_Input material_:
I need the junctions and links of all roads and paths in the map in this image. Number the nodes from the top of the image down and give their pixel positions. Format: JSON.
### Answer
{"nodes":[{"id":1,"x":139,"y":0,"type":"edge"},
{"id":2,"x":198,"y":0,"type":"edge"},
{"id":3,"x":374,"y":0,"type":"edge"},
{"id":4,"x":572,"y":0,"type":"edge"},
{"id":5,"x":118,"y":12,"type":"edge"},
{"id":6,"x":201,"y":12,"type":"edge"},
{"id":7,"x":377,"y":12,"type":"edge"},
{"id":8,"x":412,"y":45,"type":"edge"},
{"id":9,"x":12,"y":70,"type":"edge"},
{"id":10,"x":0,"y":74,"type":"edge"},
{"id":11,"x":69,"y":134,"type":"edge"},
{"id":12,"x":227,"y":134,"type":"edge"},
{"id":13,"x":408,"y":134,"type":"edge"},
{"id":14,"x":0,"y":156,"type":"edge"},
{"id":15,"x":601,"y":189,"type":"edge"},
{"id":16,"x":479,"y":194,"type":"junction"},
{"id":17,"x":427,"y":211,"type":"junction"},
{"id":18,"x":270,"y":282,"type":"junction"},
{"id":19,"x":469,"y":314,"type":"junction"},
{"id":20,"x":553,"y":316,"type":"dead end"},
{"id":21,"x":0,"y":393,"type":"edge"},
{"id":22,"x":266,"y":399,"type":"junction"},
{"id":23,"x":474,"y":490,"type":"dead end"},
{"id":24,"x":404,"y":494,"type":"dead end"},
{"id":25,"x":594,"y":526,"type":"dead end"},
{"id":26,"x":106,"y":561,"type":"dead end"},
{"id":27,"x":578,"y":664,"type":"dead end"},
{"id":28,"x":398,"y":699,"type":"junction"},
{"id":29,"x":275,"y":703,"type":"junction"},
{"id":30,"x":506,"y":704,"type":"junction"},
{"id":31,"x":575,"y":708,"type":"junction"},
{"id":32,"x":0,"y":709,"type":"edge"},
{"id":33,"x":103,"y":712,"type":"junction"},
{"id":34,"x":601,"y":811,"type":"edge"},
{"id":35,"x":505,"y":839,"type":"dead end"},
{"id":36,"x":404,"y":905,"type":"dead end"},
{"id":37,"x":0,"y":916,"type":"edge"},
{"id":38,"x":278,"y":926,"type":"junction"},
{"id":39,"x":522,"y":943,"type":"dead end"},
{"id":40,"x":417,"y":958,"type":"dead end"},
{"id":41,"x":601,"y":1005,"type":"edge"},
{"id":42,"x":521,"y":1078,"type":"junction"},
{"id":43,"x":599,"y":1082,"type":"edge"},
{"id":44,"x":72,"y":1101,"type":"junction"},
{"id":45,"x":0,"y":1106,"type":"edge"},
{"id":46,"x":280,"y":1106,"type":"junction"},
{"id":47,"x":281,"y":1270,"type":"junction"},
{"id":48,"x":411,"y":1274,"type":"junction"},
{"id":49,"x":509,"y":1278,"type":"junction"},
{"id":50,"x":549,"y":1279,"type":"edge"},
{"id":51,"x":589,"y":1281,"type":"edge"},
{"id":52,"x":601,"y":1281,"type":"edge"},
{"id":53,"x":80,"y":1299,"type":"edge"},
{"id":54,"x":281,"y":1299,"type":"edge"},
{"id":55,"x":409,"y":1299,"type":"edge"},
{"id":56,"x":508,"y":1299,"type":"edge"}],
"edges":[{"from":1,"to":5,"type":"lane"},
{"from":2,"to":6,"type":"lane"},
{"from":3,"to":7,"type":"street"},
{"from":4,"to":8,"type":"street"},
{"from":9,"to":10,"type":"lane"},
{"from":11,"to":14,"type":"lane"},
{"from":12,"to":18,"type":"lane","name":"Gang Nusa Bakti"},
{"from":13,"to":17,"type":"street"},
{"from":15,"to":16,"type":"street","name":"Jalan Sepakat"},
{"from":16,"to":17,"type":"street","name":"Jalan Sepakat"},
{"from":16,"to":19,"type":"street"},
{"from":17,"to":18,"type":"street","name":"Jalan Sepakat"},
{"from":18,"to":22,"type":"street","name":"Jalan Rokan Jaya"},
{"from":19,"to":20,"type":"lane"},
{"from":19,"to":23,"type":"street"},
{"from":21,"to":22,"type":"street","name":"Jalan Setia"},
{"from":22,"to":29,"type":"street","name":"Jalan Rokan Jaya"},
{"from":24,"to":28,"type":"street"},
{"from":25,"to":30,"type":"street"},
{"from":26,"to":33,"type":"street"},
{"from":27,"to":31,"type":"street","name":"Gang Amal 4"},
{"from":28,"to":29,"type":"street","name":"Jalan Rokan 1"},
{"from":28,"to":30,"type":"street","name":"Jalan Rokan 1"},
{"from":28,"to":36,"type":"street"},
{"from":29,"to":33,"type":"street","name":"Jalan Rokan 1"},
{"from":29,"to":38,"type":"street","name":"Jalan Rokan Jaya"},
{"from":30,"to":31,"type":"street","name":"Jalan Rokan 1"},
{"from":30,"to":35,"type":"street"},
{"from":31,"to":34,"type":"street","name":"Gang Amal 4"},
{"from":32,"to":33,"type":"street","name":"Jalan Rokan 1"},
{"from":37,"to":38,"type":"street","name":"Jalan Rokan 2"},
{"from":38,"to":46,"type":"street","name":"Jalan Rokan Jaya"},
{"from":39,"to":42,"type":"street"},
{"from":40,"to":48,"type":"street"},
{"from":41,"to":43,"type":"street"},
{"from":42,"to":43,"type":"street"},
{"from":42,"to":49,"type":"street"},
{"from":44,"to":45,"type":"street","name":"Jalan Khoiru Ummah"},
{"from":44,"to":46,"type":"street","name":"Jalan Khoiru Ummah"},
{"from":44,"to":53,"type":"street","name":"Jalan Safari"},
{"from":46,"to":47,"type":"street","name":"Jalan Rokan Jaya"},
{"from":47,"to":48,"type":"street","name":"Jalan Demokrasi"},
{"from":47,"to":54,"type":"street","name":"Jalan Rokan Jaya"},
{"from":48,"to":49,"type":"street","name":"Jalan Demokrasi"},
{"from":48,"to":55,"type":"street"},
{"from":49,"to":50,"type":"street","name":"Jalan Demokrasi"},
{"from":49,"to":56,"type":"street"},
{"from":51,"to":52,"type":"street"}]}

_Work task_: Return the listing. Match it exactly.

_Reply to the task_:
I need the junctions and links of all roads and paths in the map in this image. Number the nodes from the top of the image down and give their pixel positions. Format: JSON.
### Answer
{"nodes":[{"id":1,"x":139,"y":0,"type":"edge"},
{"id":2,"x":198,"y":0,"type":"edge"},
{"id":3,"x":374,"y":0,"type":"edge"},
{"id":4,"x":572,"y":0,"type":"edge"},
{"id":5,"x":118,"y":12,"type":"edge"},
{"id":6,"x":201,"y":12,"type":"edge"},
{"id":7,"x":377,"y":12,"type":"edge"},
{"id":8,"x":412,"y":45,"type":"edge"},
{"id":9,"x":12,"y":70,"type":"edge"},
{"id":10,"x":0,"y":74,"type":"edge"},
{"id":11,"x":69,"y":134,"type":"edge"},
{"id":12,"x":227,"y":134,"type":"edge"},
{"id":13,"x":408,"y":134,"type":"edge"},
{"id":14,"x":0,"y":156,"type":"edge"},
{"id":15,"x":601,"y":189,"type":"edge"},
{"id":16,"x":479,"y":194,"type":"junction"},
{"id":17,"x":427,"y":211,"type":"junction"},
{"id":18,"x":270,"y":282,"type":"junction"},
{"id":19,"x":469,"y":314,"type":"junction"},
{"id":20,"x":553,"y":316,"type":"dead end"},
{"id":21,"x":0,"y":393,"type":"edge"},
{"id":22,"x":266,"y":399,"type":"junction"},
{"id":23,"x":474,"y":490,"type":"dead end"},
{"id":24,"x":404,"y":494,"type":"dead end"},
{"id":25,"x":594,"y":526,"type":"dead end"},
{"id":26,"x":106,"y":561,"type":"dead end"},
{"id":27,"x":578,"y":664,"type":"dead end"},
{"id":28,"x":398,"y":699,"type":"junction"},
{"id":29,"x":275,"y":703,"type":"junction"},
{"id":30,"x":506,"y":704,"type":"junction"},
{"id":31,"x":575,"y":708,"type":"junction"},
{"id":32,"x":0,"y":709,"type":"edge"},
{"id":33,"x":103,"y":712,"type":"junction"},
{"id":34,"x":601,"y":811,"type":"edge"},
{"id":35,"x":505,"y":839,"type":"dead end"},
{"id":36,"x":404,"y":905,"type":"dead end"},
{"id":37,"x":0,"y":916,"type":"edge"},
{"id":38,"x":278,"y":926,"type":"junction"},
{"id":39,"x":522,"y":943,"type":"dead end"},
{"id":40,"x":417,"y":958,"type":"dead end"},
{"id":41,"x":601,"y":1005,"type":"edge"},
{"id":42,"x":521,"y":1078,"type":"junction"},
{"id":43,"x":599,"y":1082,"type":"edge"},
{"id":44,"x":72,"y":1101,"type":"junction"},
{"id":45,"x":0,"y":1106,"type":"edge"},
{"id":46,"x":280,"y":1106,"type":"junction"},
{"id":47,"x":281,"y":1270,"type":"junction"},
{"id":48,"x":411,"y":1274,"type":"junction"},
{"id":49,"x":509,"y":1278,"type":"junction"},
{"id":50,"x":549,"y":1279,"type":"edge"},
{"id":51,"x":589,"y":1281,"type":"edge"},
{"id":52,"x":601,"y":1281,"type":"edge"},
{"id":53,"x":80,"y":1299,"type":"edge"},
{"id":54,"x":281,"y":1299,"type":"edge"},
{"id":55,"x":409,"y":1299,"type":"edge"},
{"id":56,"x":508,"y":1299,"type":"edge"}],
"edges":[{"from":1,"to":5,"type":"lane"},
{"from":2,"to":6,"type":"lane"},
{"from":3,"to":7,"type":"street"},
{"from":4,"to":8,"type":"street"},
{"from":9,"to":10,"type":"lane"},
{"from":11,"to":14,"type":"lane"},
{"from":12,"to":18,"type":"lane","name":"Gang Nusa Bakti"},
{"from":13,"to":17,"type":"street"},
{"from":15,"to":16,"type":"street","name":"Jalan Sepakat"},
{"from":16,"to":17,"type":"street","name":"Jalan Sepakat"},
{"from":16,"to":19,"type":"street"},
{"from":17,"to":18,"type":"street","name":"Jalan Sepakat"},
{"from":18,"to":22,"type":"street","name":"Jalan Rokan Jaya"},
{"from":19,"to":20,"type":"lane"},
{"from":19,"to":23,"type":"street"},
{"from":21,"to":22,"type":"street","name":"Jalan Setia"},
{"from":22,"to":29,"type":"street","name":"Jalan Rokan Jaya"},
{"from":24,"to":28,"type":"street"},
{"from":25,"to":30,"type":"street"},
{"from":26,"to":33,"type":"street"},
{"from":27,"to":31,"type":"street","name":"Gang Amal 4"},
{"from":28,"to":29,"type":"street","name":"Jalan Rokan 1"},
{"from":28,"to":30,"type":"street","name":"Jalan Rokan 1"},
{"from":28,"to":36,"type":"street"},
{"from":29,"to":33,"type":"street","name":"Jalan Rokan 1"},
{"from":29,"to":38,"type":"street","name":"Jalan Rokan Jaya"},
{"from":30,"to":31,"type":"street","name":"Jalan Rokan 1"},
{"from":30,"to":35,"type":"street"},
{"from":31,"to":34,"type":"street","name":"Gang Amal 4"},
{"from":32,"to":33,"type":"street","name":"Jalan Rokan 1"},
{"from":37,"to":38,"type":"street","name":"Jalan Rokan 2"},
{"from":38,"to":46,"type":"street","name":"Jalan Rokan Jaya"},
{"from":39,"to":42,"type":"street"},
{"from":40,"to":48,"type":"street"},
{"from":41,"to":43,"type":"street"},
{"from":42,"to":43,"type":"street"},
{"from":42,"to":49,"type":"street"},
{"from":44,"to":45,"type":"street","name":"Jalan Khoiru Ummah"},
{"from":44,"to":46,"type":"street","name":"Jalan Khoiru Ummah"},
{"from":44,"to":53,"type":"street","name":"Jalan Safari"},
{"from":46,"to":47,"type":"street","name":"Jalan Rokan Jaya"},
{"from":47,"to":48,"type":"street","name":"Jalan Demokrasi"},
{"from":47,"to":54,"type":"street","name":"Jalan Rokan Jaya"},
{"from":48,"to":49,"type":"street","name":"Jalan Demokrasi"},
{"from":48,"to":55,"type":"street"},
{"from":49,"to":50,"type":"street","name":"Jalan Demokrasi"},
{"from":49,"to":56,"type":"street"},
{"from":51,"to":52,"type":"street"}]}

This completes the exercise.